Linear Hashing

Overview

Linear Hashing uses a systematic method of growing data file:

Hash function adapts to changing address range (via sp and d).
Systematic splitting controls length of overflow chains.

Advantage: does not require auxiliary storage for directory. Disadvantage: requires overflow pages (doesn’t split on full pages).

Method

File grows linearly (one page at a time, at regular intervals). Has phases of expansion; over each phase, b doubles.

Selection with Linear Hashing

Power of 2 Case

If b is a power of 2, the file behaves exactly like standard hashing.
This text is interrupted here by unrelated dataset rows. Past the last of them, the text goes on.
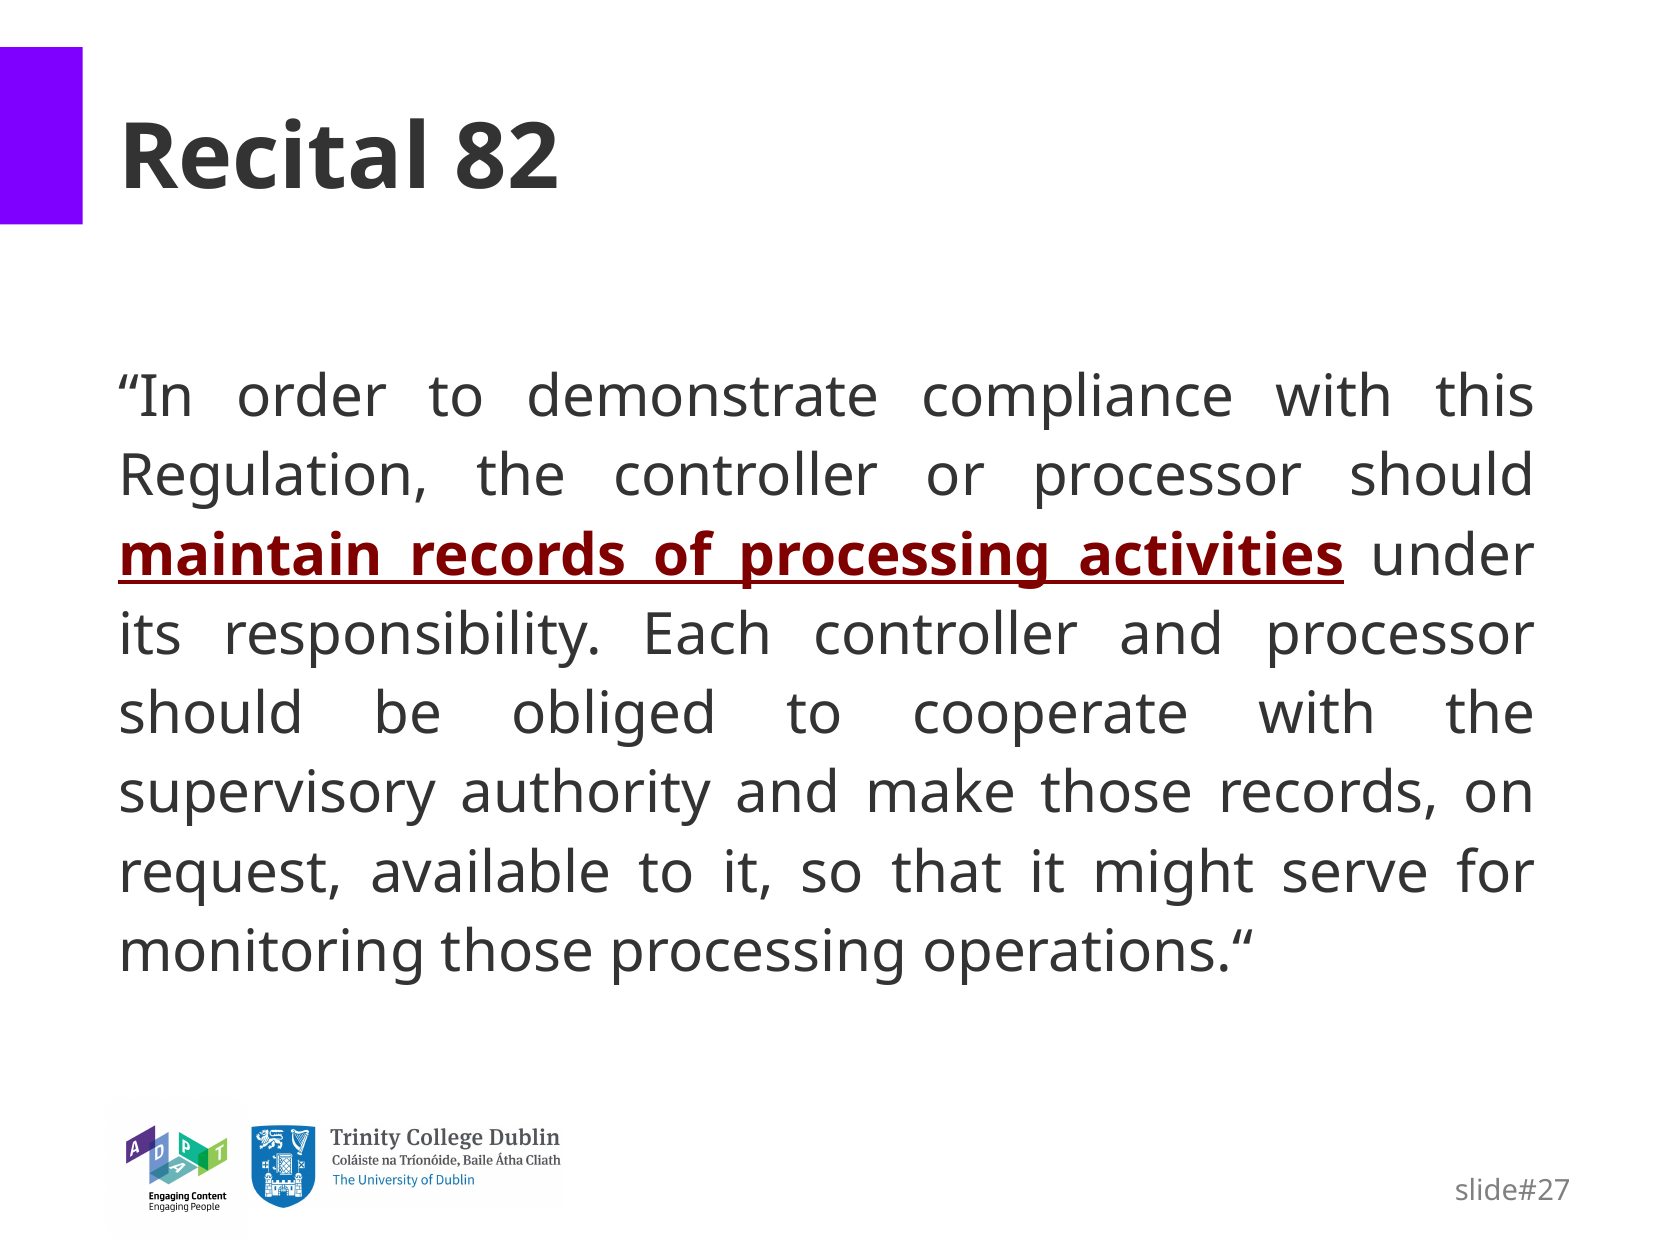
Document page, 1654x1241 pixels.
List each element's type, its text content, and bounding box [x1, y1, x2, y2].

picture [106, 1098, 247, 1239]
title Recital 82 [118, 49, 1571, 257]
picture [248, 1122, 564, 1211]
list “In order to demonstrate compliance with this Regulation, the controller or processor should maintain records of processing activities under its responsibility. Each controller and processor should be obliged to cooperate with the supervisory authority and make those records, on request, available to it, so that it might serve for monitoring those processing operations.“ [118, 354, 1536, 1074]
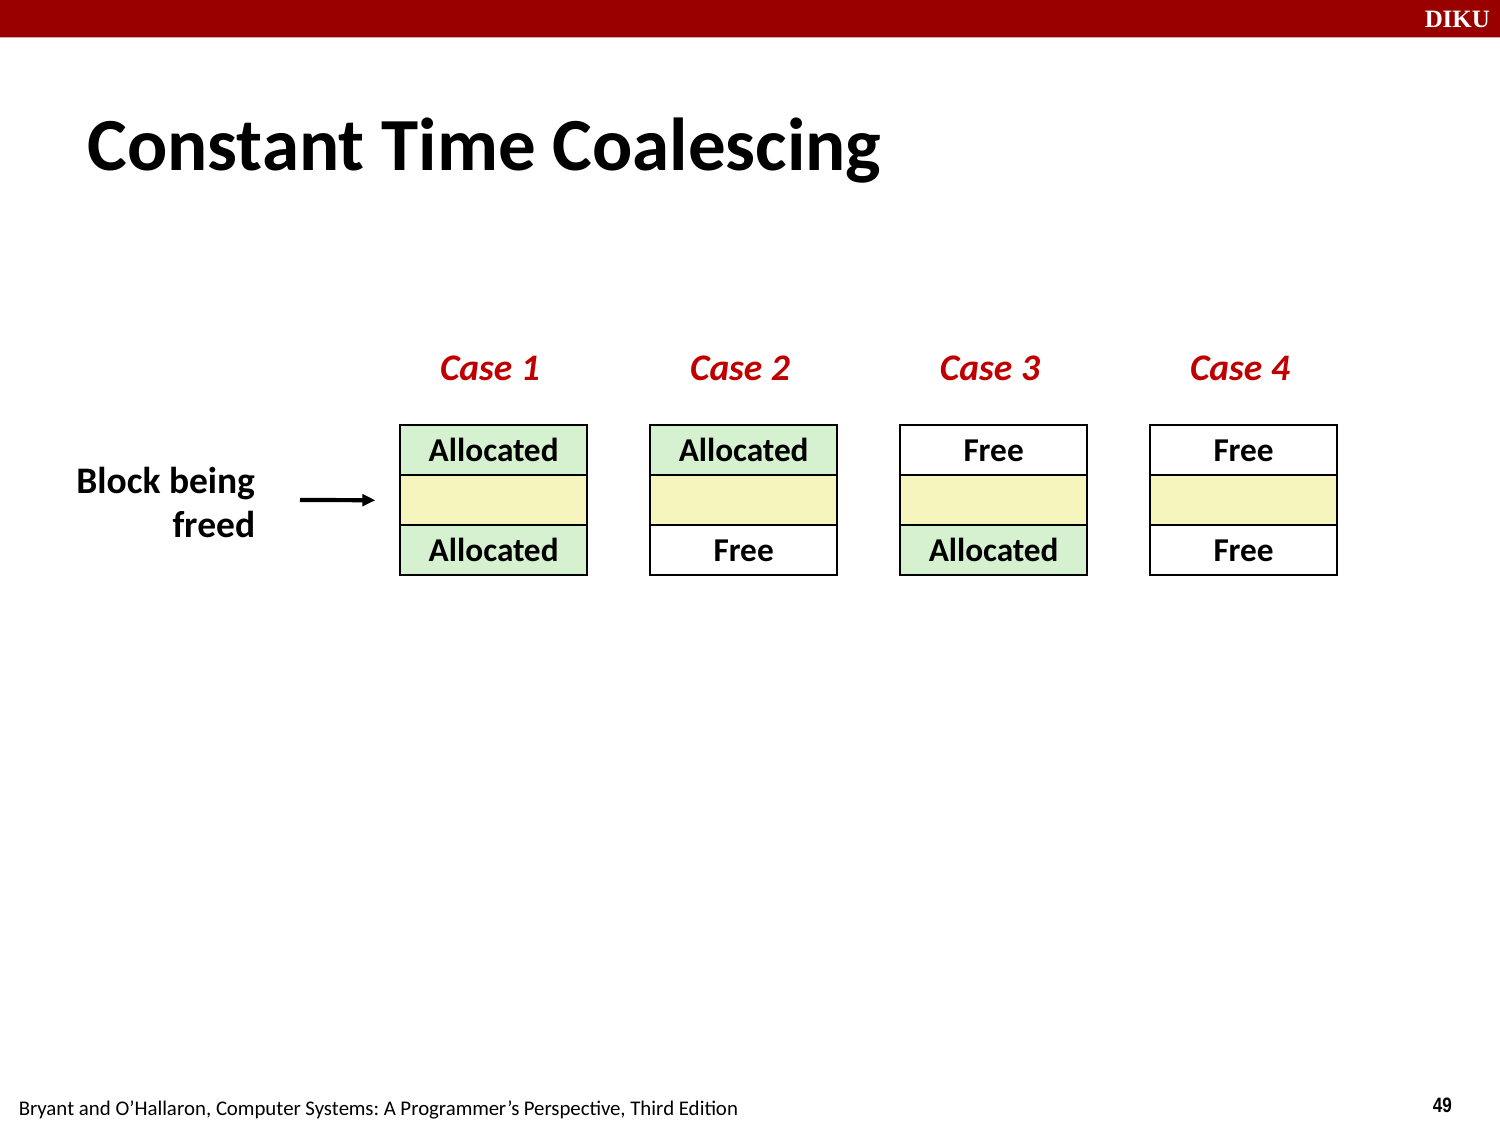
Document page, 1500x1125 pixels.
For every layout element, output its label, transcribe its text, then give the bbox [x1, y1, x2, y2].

text_box Free [1149, 424, 1338, 475]
text_box Allocated [399, 424, 588, 475]
text_box Allocated [649, 424, 838, 475]
text_box [899, 475, 1088, 524]
text_box Allocated [899, 524, 1088, 575]
text_box Allocated [399, 524, 588, 575]
text_box Case 2 [675, 337, 805, 398]
text_box Case 4 [1175, 337, 1305, 398]
text_box Case 3 [925, 337, 1055, 398]
text_box [1149, 475, 1338, 524]
text_box Free [1149, 524, 1338, 575]
text_box Case 1 [425, 337, 555, 398]
text_box [649, 475, 838, 524]
text_box Constant Time Coalescing [72, 93, 1225, 188]
text_box [399, 475, 588, 524]
text_box Block being freed [61, 451, 270, 556]
text_box Free [649, 524, 838, 575]
text_box Free [899, 424, 1088, 475]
The d bits of the hash are used to compute the page address.

# select * from R where k = val
h = hash(val)
P = bits(d, h) # lower order bits
for t in P
    if t.k == val:
        return t

for t in overflowPages(P):
    if t.k == val:
        return t

Average Cost_one = 1 + Ov.

Non-Power of 2 Case

If b is not a power of 2, treat different parts of the file different.

Parts A and C are treated as if part of a file of size 2^(d + 1). Part B is treated as if part of a file of size 2^d. Part D does not yet exist (tuples in B may eventually move into it).

h = hash(val)
pid = bits(d, h)

# only change is to use more bits if page is before split pointer
if pid < sp:
    pid - bits(d + 1, h)

for t in P
    if t.k == val:
        return t

for t in overflowPages(P):
    if t.k == val:
        return t

Insertion with Linear Hashing

pid = bits(d, hash(val))

if pid < sp:
    pid = bits(d + 1, hash(val))

P = getPage(f, pid)
for page in bucket(P):
    if space in page:
        page.insert(newTuple)
        break

if not insertion:
    newOverflowPage = addNewOverflowPage(P)
    newOverflowPage.insert(newTuple)

if needSplit:
    # partition tuples from bucket sp into buckets sp and sp + 2^d
    sp += 1
    if isPowerOf2(sp):
        d += 1
        sp = 0

Splitting

Two approaches to triggering a split:

Split every time a tuple is inserted into full page.
Split when load factor reaches threshold (every k inserts).

Note: always split page sp, even if not full or “current”.

Systematic splitting:

Eventually reduces length of every overflow chain.
Helps to maintain short average overflow chain length.

newsp = sp + 2 ** d
oldsp = sp

for t in P[oldsp] and overFlowPages(P[oldsp]):
    p = bits(d + 1, hash(t.k))

    if p == newp:
        bucket[newsp].add(t)
    else:
        bucket[oldsp].add(t)

sp += 1
if isPowerOf2(sp):
    d += 1
    sp = 0

Insertion Cost

If no split required, same as standard hashing:

Cost_insert: Best: 1_r + 1_w, Average: (1 + Ov)_r + 1w, Worst: (1 + max(Ov))_r + 2_W.

If split occurs, incurs Cost_insert plus cost of splitting:

Read page sp (plus all of its overflow pages).
Write page sp (and its new overflow pages).
Write page sp + 2^d (and its new overflow pages).

On average, Cost_split = (1 + Ov)_r + (2 + Ov)_w.

Deletion with Linear Hashing

Deletion is similar to ordinary static hash file. BUt might wish to contract file when enough tuples removed.

Method:

Remove last bucket in data file (contracts linearly).
Merge tuples from bucket with its buddy page (using d - 1 hash bits).